Koalition der Willigen

Migrationsforscher Gerald Knaus bei Club Forum Alpbach in Bizau.
Bizau Nachdem feststand, dass das diesjährige Forum Alpbach nur in digitaler Form stattfindet, entschied der Club Alpbach Vorarlberg, einen lokalen Hub zu veranstalten und einige namhafte Persönlichkeiten nach Bizau einzuladen. Unter diesen war auch der renommierte Migrationsforscher Gerald Knaus, dessen Thinktank den EU-Flüchtlingsdeal mit der Türkei 2016 initiierte.

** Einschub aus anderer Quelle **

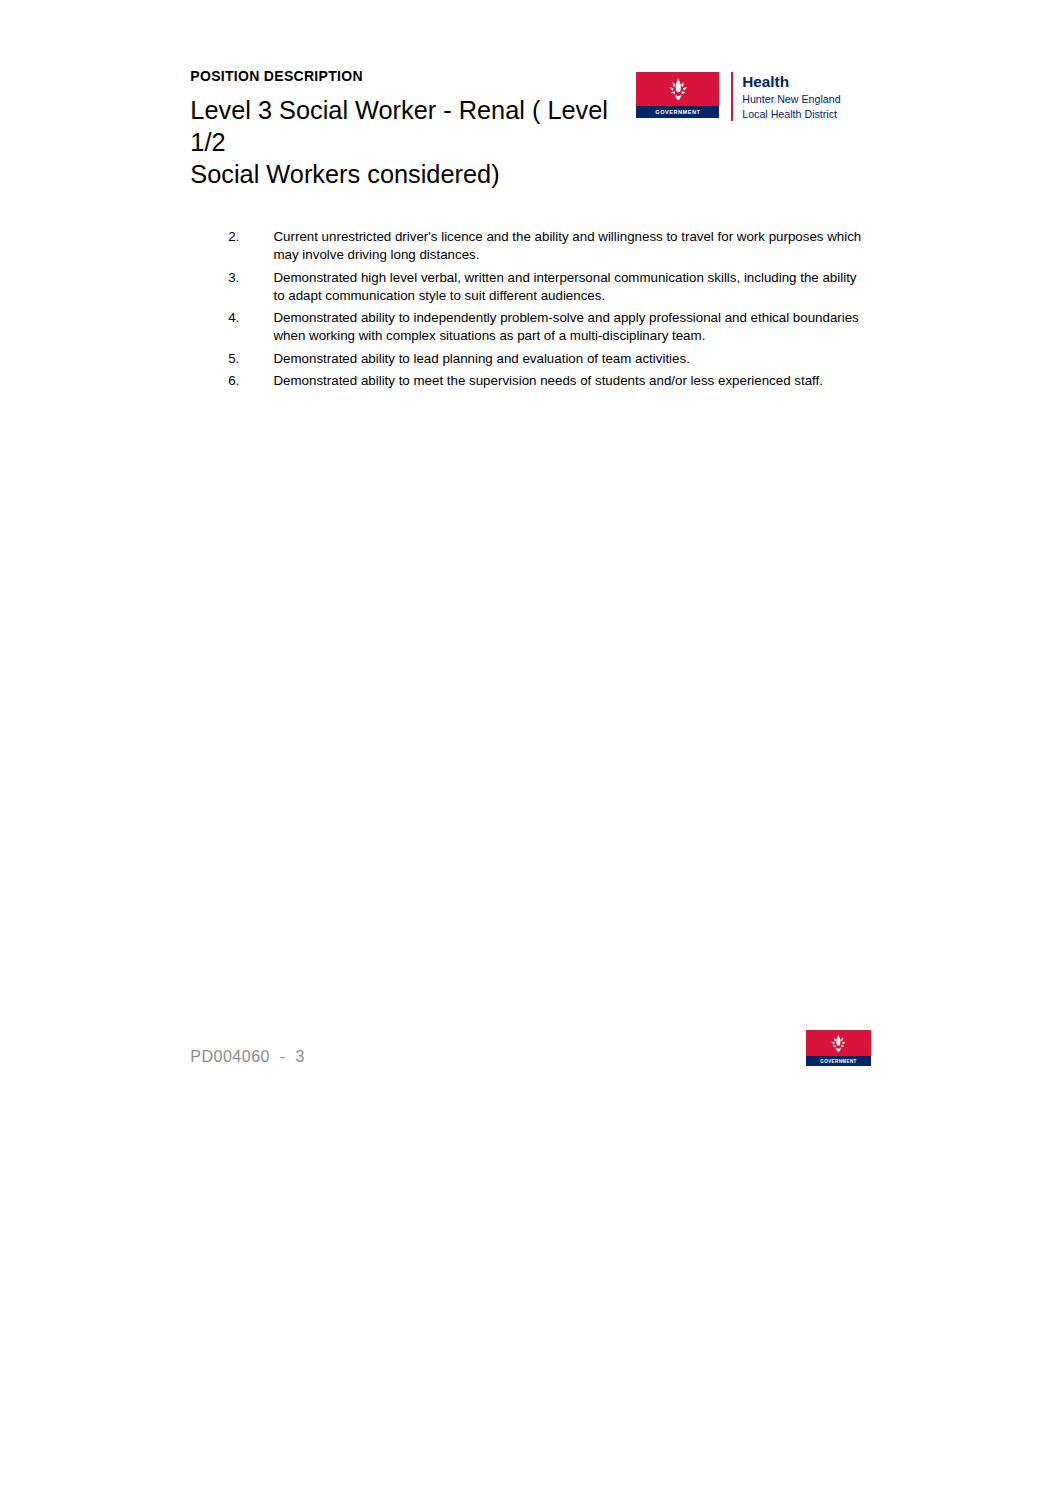POSITION DESCRIPTION
Level 3 Social Worker - Renal ( Level 1/2
Social Workers considered)
GOVERNMENT
Health
Hunter New England
Local Health District
Current unrestricted driver's licence and the ability and willingness to travel for work purposes which may involve driving long distances.
Demonstrated high level verbal, written and interpersonal communication skills, including the ability to adapt communication style to suit different audiences.
Demonstrated ability to independently problem-solve and apply professional and ethical boundaries when working with complex situations as part of a multi-disciplinary team.
Demonstrated ability to lead planning and evaluation of team activities.
Demonstrated ability to meet the supervision needs of students and/or less experienced staff.
PD004060 - 3
GOVERNMENT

Zukunft des Flüchtlingsdeals
Seit Februar dieses Jahres ist das Flüchtlingsabkommen jedoch Geschichte. Wie geht es weiter? Wie kann die EU in Zukunft die Kontrolle behalten, ohne permanent mit den Grundwerten zu brechen und gegen die eigenen Gesetze zu verstoßen? Im Laufe des Gespräches räumte Knaus mit gängigen Klischees einer drohenden Flüchtlingswelle auf und legte aufschlussreiche Zahlen und Fakten vor. Es wird selten erwähnt, dass etwa 90 Prozent der afrikanischen Flüchtlinge auf ihrem Kontinent bleiben. Die sich in der Türkei befindenden Syrer bilden mit 3,5 Millionen die größte Flüchtlingspopulation, machen aber lediglich vier bis fünf Prozent der Gesamtbevölkerung der Türkei aus.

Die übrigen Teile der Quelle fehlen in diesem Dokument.